You can’t see the rewards you get after every successful mission until you upgrade the relevant ability, but you can gain a perk, a weapon, or something mysterious, represented by a question mark. You’ll also sometimes get missions on a run, like killing a certain amount of enemies, that reward extra crystals if you finish them.

Whenever you fail, you’ll respawn at the Tower. Experience gained and crystals collected in the run stay with you, everything else is lost. Experience unlocks upgrades, perks, and abilities which you can then purchase with collected crystals and further upgrade.

Combat And Weapons

You can unlock weapons that you can then choose when starting a new run, research permanent upgrades, unlock five perk slots that you can pick and change every run, and purchase starting abilities for each run. Upgraded weapons drop during runs and this is a bit of a grumble since weapons are not equally useful and it’s very luck-based what you’ll get and consequently, how you’ll fare on a run.
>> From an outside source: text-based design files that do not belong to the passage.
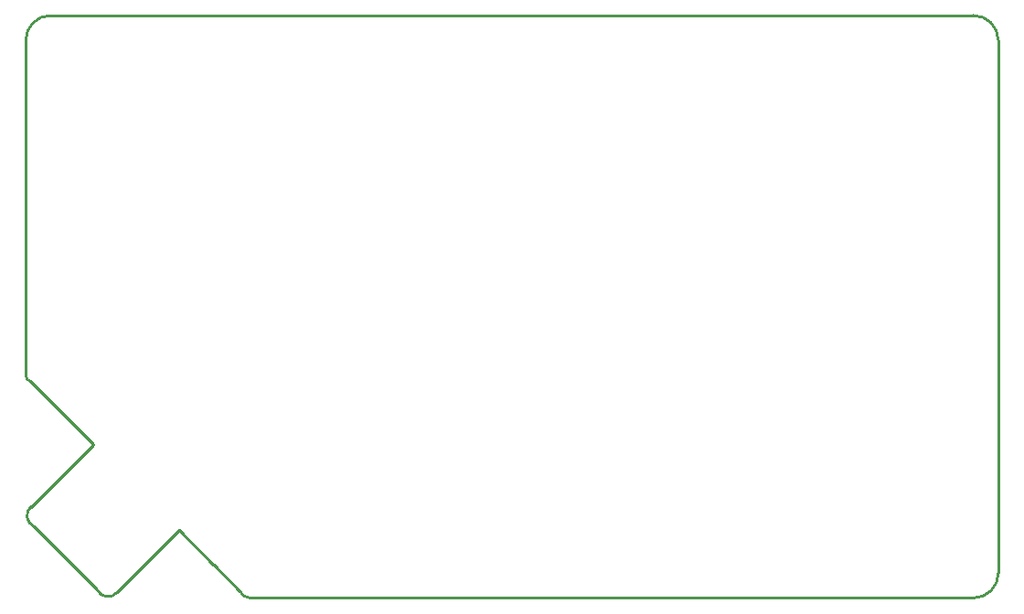
<source format=gko>
G04 Layer: BoardOutline*
G04 EasyEDA v6.3.21, 2020-02-02T17:40:02+08:00*
G04 1dbfad1c9a864778b0d2112e72029e1b,1a72cfc7dc544dba9386ef7e18e6054e,10*
G04 Gerber Generator version 0.2*
G04 Scale: 100 percent, Rotated: No, Reflected: No *
G04 Dimensions in inches *
G04 leading zeros omitted , absolute positions ,2 integer and 4 decimal *
%FSLAX24Y24*%
%MOIN*%
G90*
G70D02*

%ADD10C,0.010000*%
G54D10*
G01X303Y2600D02*
G01X2603Y300D01*
G01X5578Y2475D02*
G01X3315Y200D01*
G01X5578Y2475D02*
G01X6828Y1225D01*
G01X2459Y5589D02*
G01X178Y3325D01*
G01X2453Y5600D02*
G01X153Y7900D01*
G01X8953Y0D02*
G01X8203Y0D01*
G01X0Y20347D02*
G01X0Y20347D01*
G01X3Y8100D01*
G01X6853Y1200D02*
G01X7803Y250D01*
G01X34503Y0D02*
G01X8953Y0D01*
G01X35453Y900D02*
G01X35453Y20353D01*
G01X903Y21250D02*
G01X34529Y21250D01*
G75*
G01X203Y3350D02*
G03X303Y2600I288J-343D01*
G01*
G75*
G01X3328Y200D02*
G02X2603Y300I-331J279D01*
G01*
G75*
G01X7803Y250D02*
G03X8203Y0I382J166D01*
G01*
G75*
G01X3Y8100D02*
G03X153Y7900I277J52D01*
G01*
G75*
G01X903Y21250D02*
G03X0Y20347I0J-903D01*
G01*
G75*
G01X35453Y20350D02*
G03X34550Y21254I-903J0D01*
G01*
G75*
G01X34553Y0D02*
G03X35457Y904I0J904D01*
G01*

%LPD*%
M00*
M02*

</source>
It’s not a big annoyance though, as runs go quickly.

Combat is fast, fluid, flashy and the shooting is satisfying. Your dodge ability is a teleporter backpack. Drops from horrors include the standard health kits, weapons and their already mentioned upgraded variants, abilities, short-lasting weapon buffs, including nukes, that greatly increase your speed of tentacle removal, crystals for upgrades, and energy cells.

Parts for your mech also randomly spawn and when you collect enough you get the ability to summon a giant robot for a limited time that makes sushi out of everything that even dares to wave something slimy at you.
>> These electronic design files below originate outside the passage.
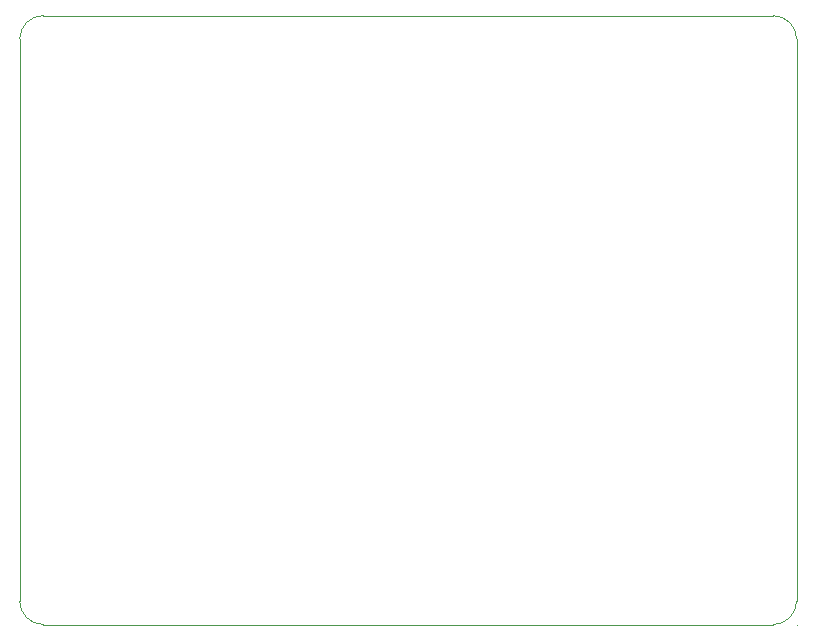
<source format=gm1>
%TF.GenerationSoftware,KiCad,Pcbnew,8.0.7*%
%TF.CreationDate,2025-01-22T20:40:04+05:30*%
%TF.ProjectId,Esp_Test,4573705f-5465-4737-942e-6b696361645f,rev?*%
%TF.SameCoordinates,Original*%
%TF.FileFunction,Profile,NP*%
%FSLAX46Y46*%
G04 Gerber Fmt 4.6, Leading zero omitted, Abs format (unit mm)*
G04 Created by KiCad (PCBNEW 8.0.7) date 2025-01-22 20:40:04*
%MOMM*%
%LPD*%
G01*
G04 APERTURE LIST*
%TA.AperFunction,Profile*%
%ADD10C,0.038100*%
%TD*%
G04 APERTURE END LIST*
D10*
X258350000Y-35814000D02*
G75*
G02*
X260350000Y-37814000I0J-2000000D01*
G01*
X196564000Y-35814000D02*
X258350000Y-35814000D01*
X194564000Y-37814000D02*
G75*
G02*
X196564000Y-35814000I2000000J0D01*
G01*
X196564000Y-87376000D02*
X258350000Y-87376000D01*
X260350000Y-87376000D02*
X260350000Y-87376000D01*
X260350000Y-37814000D02*
X260350000Y-85376000D01*
X196564000Y-87376000D02*
G75*
G02*
X194564000Y-85376000I0J2000000D01*
G01*
X260350000Y-85376000D02*
G75*
G02*
X258350000Y-87376000I-2000000J0D01*
G01*
X194564000Y-85376000D02*
X194564000Y-37814000D01*
M02*

</source>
The game is divided into three chapters and each is played as a separate run, making things a bit easier. There’s a boss at the end of each run and those fights are really bombastic and fun. You can replay chapters from the beginning and all the missions will be immediately visible on the map if you restart.
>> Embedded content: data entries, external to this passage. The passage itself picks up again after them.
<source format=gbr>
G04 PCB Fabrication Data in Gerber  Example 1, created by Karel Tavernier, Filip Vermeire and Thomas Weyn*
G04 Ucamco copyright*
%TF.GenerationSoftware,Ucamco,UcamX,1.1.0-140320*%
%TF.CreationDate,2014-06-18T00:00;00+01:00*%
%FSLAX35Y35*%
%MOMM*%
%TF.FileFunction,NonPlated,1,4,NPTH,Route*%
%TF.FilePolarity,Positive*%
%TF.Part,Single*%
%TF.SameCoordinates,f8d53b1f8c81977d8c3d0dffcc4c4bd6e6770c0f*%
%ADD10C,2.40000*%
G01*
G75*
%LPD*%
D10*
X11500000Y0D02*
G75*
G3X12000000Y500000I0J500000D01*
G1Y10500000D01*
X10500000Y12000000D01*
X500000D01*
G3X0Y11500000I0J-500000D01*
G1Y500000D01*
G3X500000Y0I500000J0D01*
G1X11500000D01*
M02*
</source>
There are four playable characters: Nikola Tesla, Marie Curie, Mary Shelley, and H.P. Lovecraft. A true genius level, Nobel prize-winning, science fiction pioneering, misanthropic force. Tesla and Curie are unlocked at the start, the other two have quests that you need to finish to unlock them.

Each of them has slightly different stats and abilities. For example, Curie can dual-wield small weapons and Tesla can use energy cells to recharge abilities.

Now that it’s out of Early Access, it’s polished, gleefully fun, has a good amount of replayability, and a solid amount of upgrades and things to purchase. It may sometimes seem that the grind is a bit too much, but considering how short runs usually are, it’s a perfect break game. It even includes new game+ cycles.

Summary

The folks at 10tons Ltd really know their twin-stick shooting. As this is a spin-off from 2018’s Tesla vs. Lovecraft, some may complain that it’s the same game or a large expansion pack, but this one stands on its own and the asking price is fair. As Miss Curie would say, “Eat Science, fishsticks!”